Life is not about you pandering to her needs while she is there, that is NOT a friendship and WHY would you allow someone to behave like that towards your daughter .
I hate confrontation but I think Id have to tell her she is just a rude self centered person, she needs to gtow up and that this is the end of the 'friendship'

Mama2many73 · 17/09/2025 00:12

Edited/deleted as posted twice

ChaToilLeam · 17/09/2025 00:20

That's horrible of her! And I'm saying that as a childfree friend who has never wanted children. Many of my friends are parents, we do stuff with and without the kids. How shitty of her to behave like that towards your DD in her own home. Her upbringing may have given her some serious issues but she is the adult and it's upon her to work that out.

Househassles · 17/09/2025 00:23

She is being weird and unreasonable. If this were a more casual friend who you were meeting for a periodic lunch or night out and your daughter were happily off doing something else, then it's fine if she's not particularly interested in your daughter, although I'd still think a friend would at least ask how your daughter's doing and be supportive of you of something were going on with your daughter.

But this friend is staying at your house where your daughter lives and is upset that daughter is there and participating in household life and friend doesn't get you all to yourself 100% of the time she's at your place? That's not a reasonable expectation for an adult at all. No way. If there are/were other members of your household, like a spouse/partner or maybe a parent/PIL living in, I'd expect her to be civil to them and understand that they're living in the house she's staying in and a big part of your life, even if they are not HER special friends. She should be making even more effort for a child.

MotherhoodIsHaaaard · 17/09/2025 00:25

Not being interested in children is one thing. But being nasty and controlling and pretending the children don't exist is totally different.

I am baffled as to why you are still friends.

JJZ · 17/09/2025 00:27

OP, a friend who I highly valued was very rude to my then two year old. She’s not my friend anymore! Instantly gone, just never contacted her again. You must stick up for your child.

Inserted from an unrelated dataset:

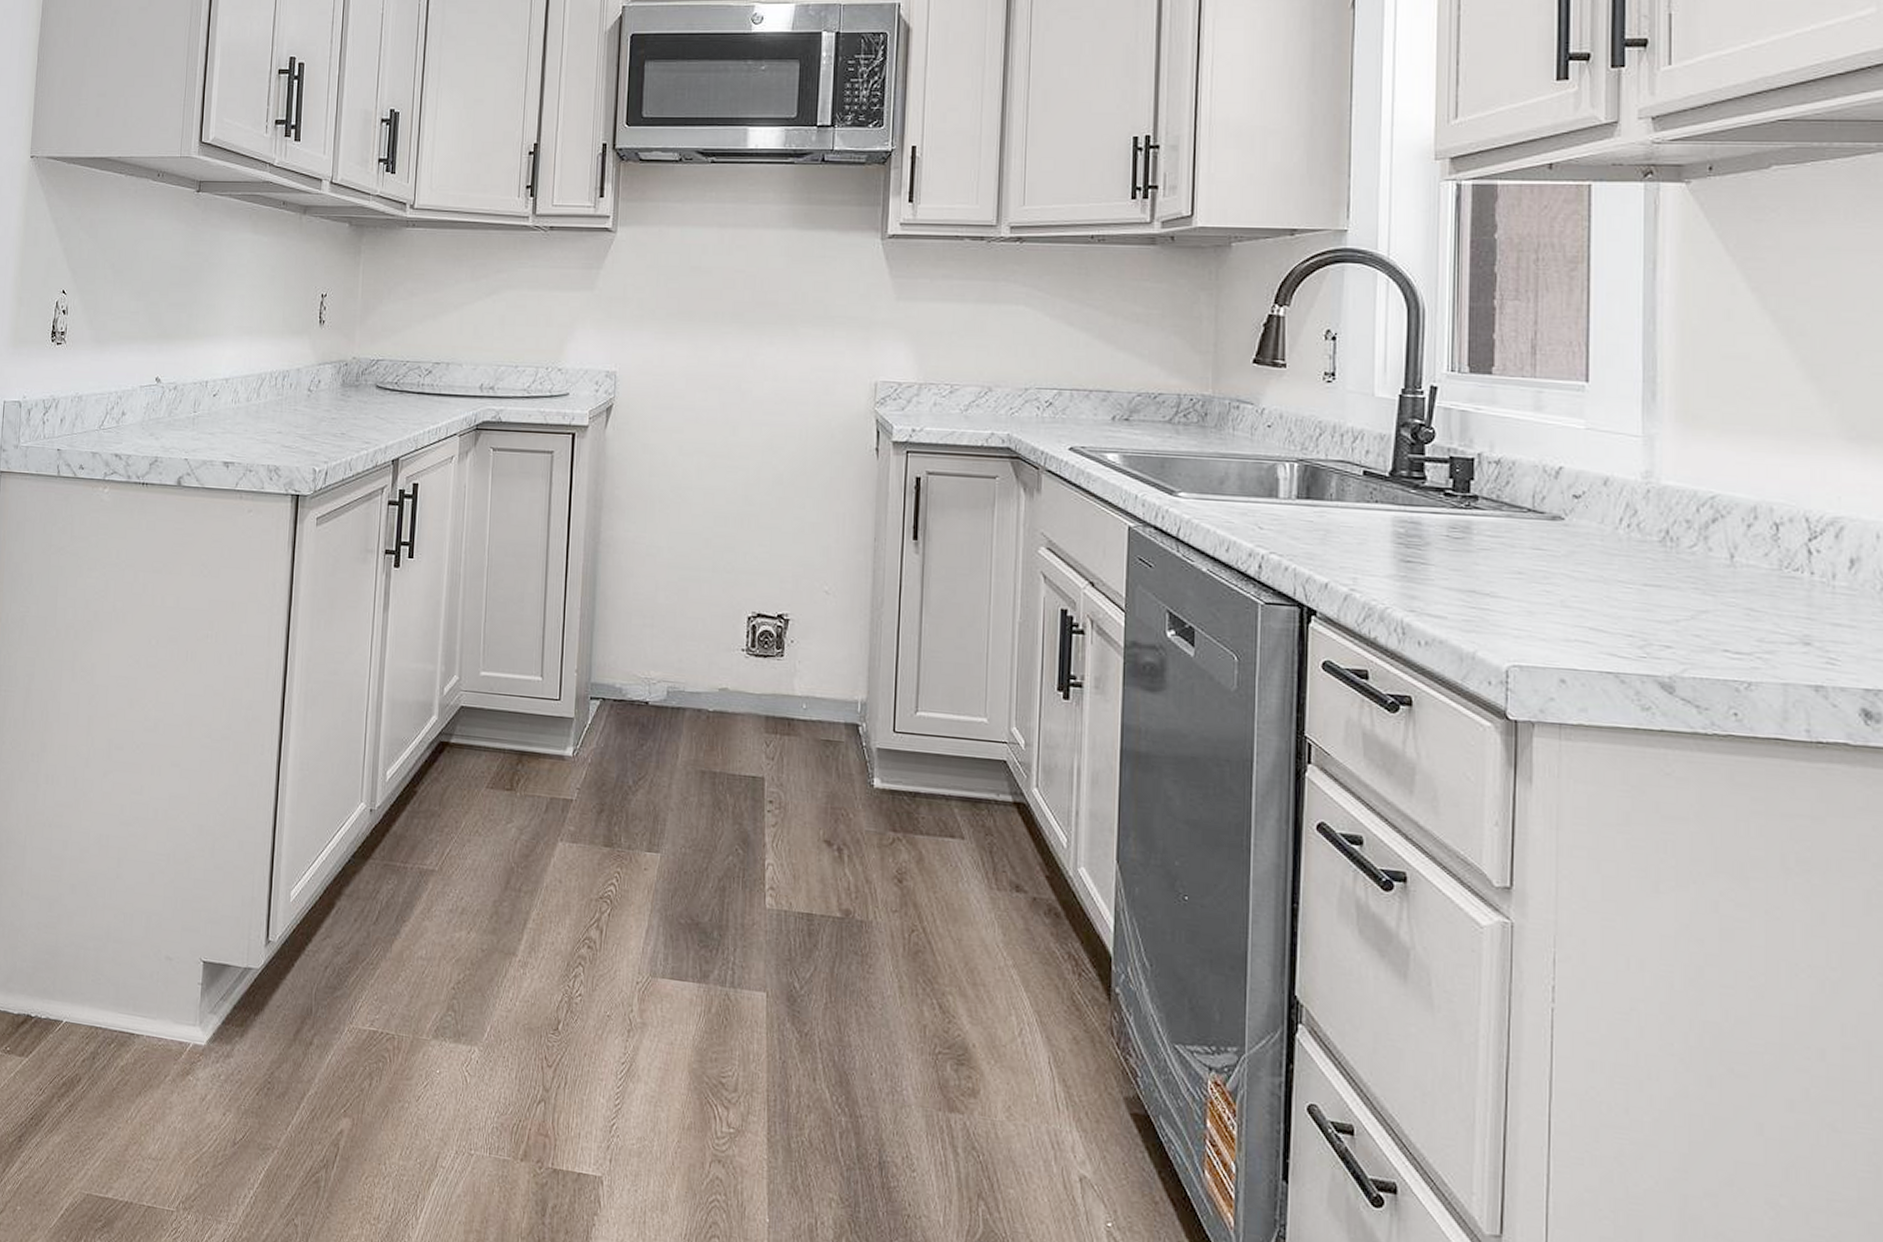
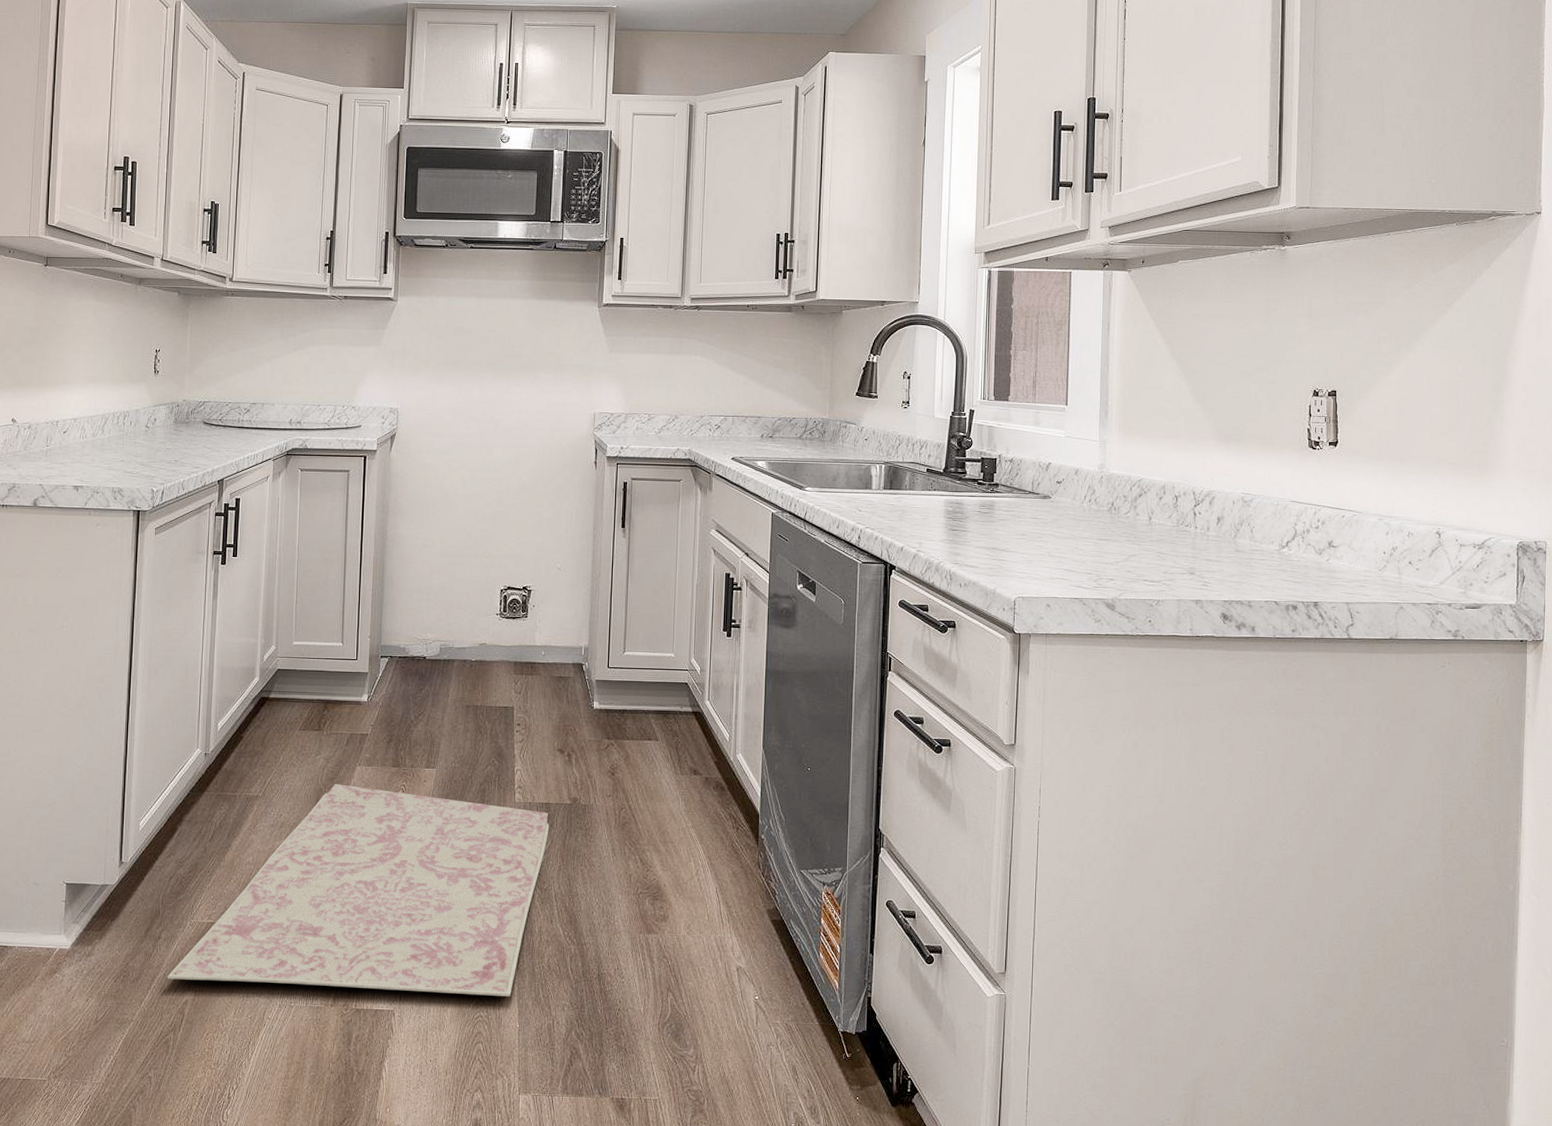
rug: none [319,863,812,1178] -> present [167,784,550,997]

whynotwhatknot · 17/09/2025 00:32

im chidless by choice dont particularly love kids but have never been rude to my friends children

RawBloomers · 17/09/2025 00:35

She sounds incredibly immature. I don't expect my friends to be interested in my DC, but I expect them to interested in me and my priorities, and to be gracious to the people who are in my home when they are guests there.

I'm not sure about riding it out, OP.

TeddySchnauzer · 17/09/2025 00:36

She sounds like she’s in love with you to be perfectly honest….

AllrightNowBaby · 17/09/2025 00:38

Absolutely not being unreasonable to let this friendship go.
If one of my friends was so rude with my Dd
I would have told her to leave right there and then.
Just let her go, you won’t get a prize at the end of your life for sticking out a friendship with an awkward, nasty, rude person.

TeddySchnauzer · 17/09/2025 00:42

Willthiswork12 · 16/09/2025 23:11

Really? My 11 yo talks about kpop demon hunters and is obsessed with how many views she gets on her whatsapp story.

I dont expect anyone to be interested in that.

Edited

Why does your 11yr old have access to social media?